Da es bei meinem Insektendealer heute Mittag nur noch Wanderheuschrecken gab, hab' ich die eigentlich nur für meine Opheodrys mitgenommen. Nachdem ich die jungen Schleichen versorgt hatte, war das adulte Dopasia-Weibchen noch auf Futtersuche unterwegs - und ich habe einfach mal eine Wanderheuschrecke ausprobiert. So schnell konnte ich die Kamera gar nicht holen, wie das Weibchen zugeschnappt hat - für ein Bild hat's dann aber doch noch gereicht.

Versteh' einer meine Schleichen...

 

Eine Woche später... immer noch Sommer 2013:

Meine Aussage, dass meine Glasschleichen ausschliesslich Grillen fressen, muss ich revidieren. Wüstenheuschrecken kommen nun doch als Futter in Betracht.

Nach einigen erfolglosen Versuchen - allerdings bislang immer nur mit Wanderheuschrecken - haben heute Abend beide Tiere erstmals Heuschrecken gefressen. Ob das nun an dem Wechsel von Wander- auf Wüstenheuschrecken lag - ich weiß es nicht...

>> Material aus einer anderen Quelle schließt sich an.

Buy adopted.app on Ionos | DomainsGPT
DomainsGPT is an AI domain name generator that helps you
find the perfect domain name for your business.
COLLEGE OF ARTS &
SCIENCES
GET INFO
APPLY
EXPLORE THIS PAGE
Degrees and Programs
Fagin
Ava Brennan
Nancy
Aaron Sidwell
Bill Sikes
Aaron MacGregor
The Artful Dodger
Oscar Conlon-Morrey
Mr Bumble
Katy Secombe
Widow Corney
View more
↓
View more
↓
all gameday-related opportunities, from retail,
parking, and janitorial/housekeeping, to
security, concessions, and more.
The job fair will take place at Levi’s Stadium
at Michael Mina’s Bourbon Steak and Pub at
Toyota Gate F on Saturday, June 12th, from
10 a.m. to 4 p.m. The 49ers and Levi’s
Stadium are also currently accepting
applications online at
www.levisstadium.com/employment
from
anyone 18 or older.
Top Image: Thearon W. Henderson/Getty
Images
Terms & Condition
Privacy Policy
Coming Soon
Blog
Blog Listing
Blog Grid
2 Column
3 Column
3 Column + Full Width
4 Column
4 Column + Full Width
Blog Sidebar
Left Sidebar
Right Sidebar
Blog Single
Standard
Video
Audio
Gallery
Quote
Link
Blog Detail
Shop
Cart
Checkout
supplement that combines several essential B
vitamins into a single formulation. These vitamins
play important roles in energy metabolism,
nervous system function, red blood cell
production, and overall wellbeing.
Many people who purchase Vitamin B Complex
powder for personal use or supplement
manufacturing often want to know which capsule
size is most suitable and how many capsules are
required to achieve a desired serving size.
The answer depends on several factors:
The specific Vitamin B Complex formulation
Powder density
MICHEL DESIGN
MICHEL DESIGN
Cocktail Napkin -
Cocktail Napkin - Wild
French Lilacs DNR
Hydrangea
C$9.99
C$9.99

Das Männchen hat sich für seine Heuschrecke sogar lang gemacht - seinen Vorderkörper hat er gute 15 cm frei hochgestellt, um die Wüstenheuschrecke aus dem kleinen Ficus zu pflücken. Leider gibt es davon kein Bild...

Das Weibchen...

... mit ihrer Beute. 

 

Das Männchen im Ficus.

Am Boden wurde die Heuschrecke dann doch noch vom Männchen erbeutet.

 

Sommer 2013:

An der Situation, dass die Tiere grundsätzlich mehr als wählerisch in Bezug auf die für gut befundenen Futtertiere sind, hat sich leider nichts geändert. Immer noch werden ausschliesslich Grillen gefressen - alle anderen Futtertiere werden hartnäckig verweigert. Aus Zophobas werden ausgewachsene, übel riechende Schwarzkäfer, aus kleinen Nacktschnecken werden große Nacktschnecken und Kellerasseln leben in allen Größen im Terrarium. Auch einige andere Futtertierarten werden zu meinem Bedauern ignoriert.

Also bleibt mir nichts anderes übrig als eine sorgfältige Pflege und Ernährung der in meinen Augen etwas eintönigen Insektenkost. Zudem supplementiere ich auch bei den Glasschleichen die Futtertiere regelmässig sowohl mit Herpetal Complete T als auch mit Herpetal Mineral+D3.

Wenn dann gegen Abend nach dem Übersprühen des Terrariums gefüttert wird, sind die Schleichen immer schnell zur Stelle. Auf dem Bild ist das frisch gehäutete Weibchen beim "Abendessen" zu sehen...

 

Sommer 2012:

Es wurden verschiedenste Futtertiere ausprobiert. Von Grillen über Heuschrecken, Wachsraupen, Würmer, Schnecken bis hin zu Keller- und Mauerasseln wurde alles angeboten...

Die einzigen Futtertiere, die bislang zuverlässig gefressen werden, sind Grillen aller Art. Die restlichen Futtertier-Arten werden bislang ignoriert oder höchstens mal angezüngelt.

Die Schleichen sitzen häufig gut versteckt unter den Moospolstern und nehmen - wenn denn mal ein Futterinsekt vorbeikommt - auch tagsüber die Gelegenheit zum Fressen wahr.